→ **DATASET EXTRACT**:
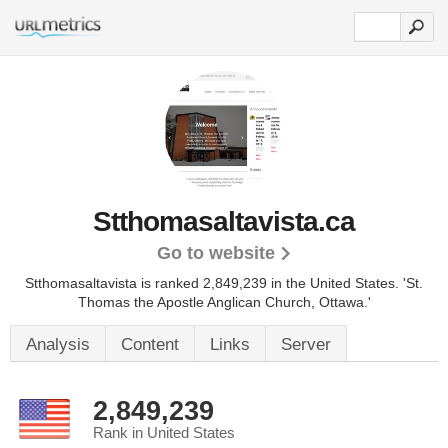
Stthomasaltavista.ca
Go to website
Stthomasaltavista is ranked 2,849,239 in the United States.
'St.
Thomas the Apostle Anglican Church, Ottawa.'
Analysis
Content
Links
Server
2,849,239
Rank in United States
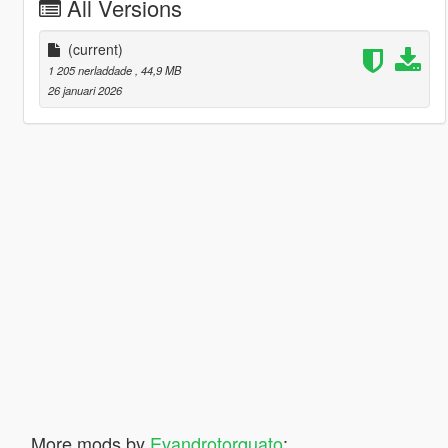
All Versions
(current)
1 205 nerladdade
, 44,9 MB
26 januari 2026
More mods by
Evandrotorquato
:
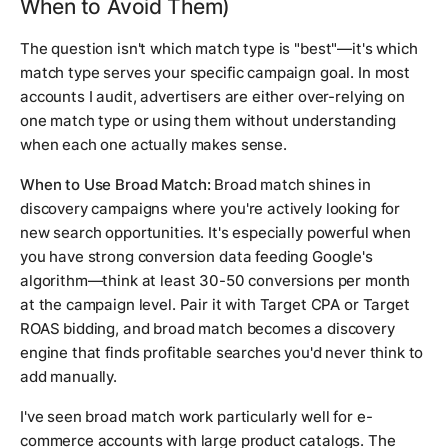
When to Avoid Them)
The question isn't which match type is "best"—it's which
match type serves your specific campaign goal. In most
accounts I audit, advertisers are either over-relying on
one match type or using them without understanding
when each one actually makes sense.
When to Use Broad Match:
Broad match shines in
discovery campaigns where you're actively looking for
new search opportunities. It's especially powerful when
you have strong conversion data feeding Google's
algorithm—think at least 30-50 conversions per month
at the campaign level. Pair it with Target CPA or Target
ROAS bidding, and broad match becomes a discovery
engine that finds profitable searches you'd never think to
add manually.
I've seen broad match work particularly well for e-
commerce accounts with large product catalogs. The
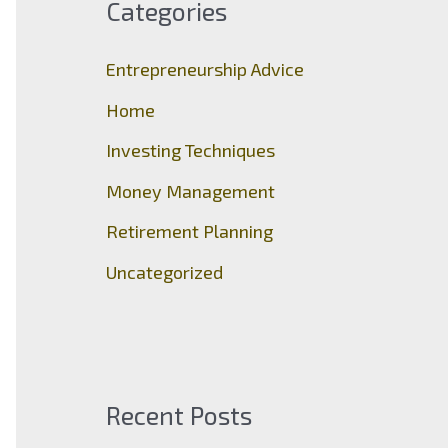
Categories
h
f
Entrepreneurship Advice
o
Home
r
Investing Techniques
:
Money Management
Retirement Planning
Uncategorized
Recent Posts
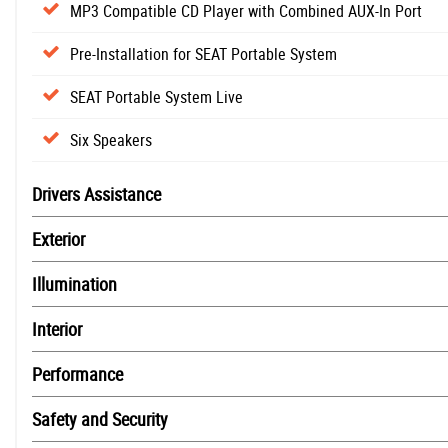
MP3 Compatible CD Player with Combined AUX-In Port
Pre-Installation for SEAT Portable System
SEAT Portable System Live
Six Speakers
Drivers Assistance
Exterior
Illumination
Interior
Performance
Safety and Security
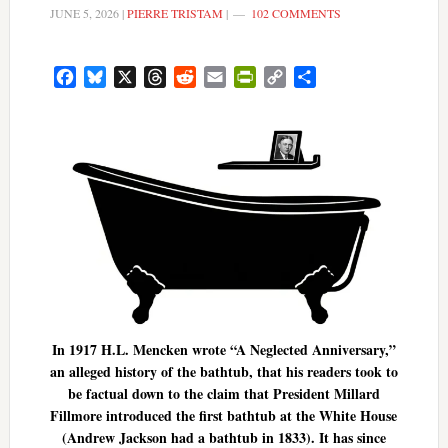
JUNE 5, 2026
|
PIERRE TRISTAM
|
102 COMMENTS
Facebook
Bluesky
X
Threads
Reddit
Email
PrintFriendly
Copy
Share
Link
In 1917 H.L. Mencken wrote “A Neglected Anniversary,”
an alleged history of the bathtub, that his readers took to
be factual down to the claim that President Millard
Fillmore introduced the first bathtub at the White House
(Andrew Jackson had a bathtub in 1833). It has since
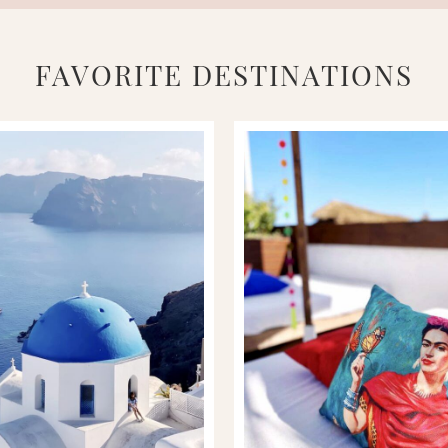
FAVORITE DESTINATIONS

→ **BRIEF**:
Set down every record exactly, without the pictures.

→ **RESPONSE TO THE EXERCISE**:
Stthomasaltavista.ca
Go to website
Stthomasaltavista is ranked 2,849,239 in the United States.
'St.
Thomas the Apostle Anglican Church, Ottawa.'
Analysis
Content
Links
Server
2,849,239
Rank in United States
All Versions
(current)
1 205 nerladdade
, 44,9 MB
26 januari 2026
More mods by
Evandrotorquato
:
When to Avoid Them)
The question isn't which match type is "best"—it's which
match type serves your specific campaign goal. In most
accounts I audit, advertisers are either over-relying on
one match type or using them without understanding
when each one actually makes sense.
When to Use Broad Match:
Broad match shines in
discovery campaigns where you're actively looking for
new search opportunities. It's especially powerful when
you have strong conversion data feeding Google's
algorithm—think at least 30-50 conversions per month
at the campaign level. Pair it with Target CPA or Target
ROAS bidding, and broad match becomes a discovery
engine that finds profitable searches you'd never think to
add manually.
I've seen broad match work particularly well for e-
commerce accounts with large product catalogs. The
Categories
h
f
Entrepreneurship Advice
o
Home
r
Investing Techniques
:
Money Management
Retirement Planning
Uncategorized
Recent Posts
MP3 Compatible CD Player with Combined AUX-In Port
Pre-Installation for SEAT Portable System
SEAT Portable System Live
Six Speakers
Drivers Assistance
Exterior
Illumination
Interior
Performance
Safety and Security
JUNE 5, 2026
|
PIERRE TRISTAM
|
102 COMMENTS
Facebook
Bluesky
X
Threads
Reddit
Email
PrintFriendly
Copy
Share
Link
In 1917 H.L. Mencken wrote “A Neglected Anniversary,”
an alleged history of the bathtub, that his readers took to
be factual down to the claim that President Millard
Fillmore introduced the first bathtub at the White House
(Andrew Jackson had a bathtub in 1833). It has since
FAVORITE DESTINATIONS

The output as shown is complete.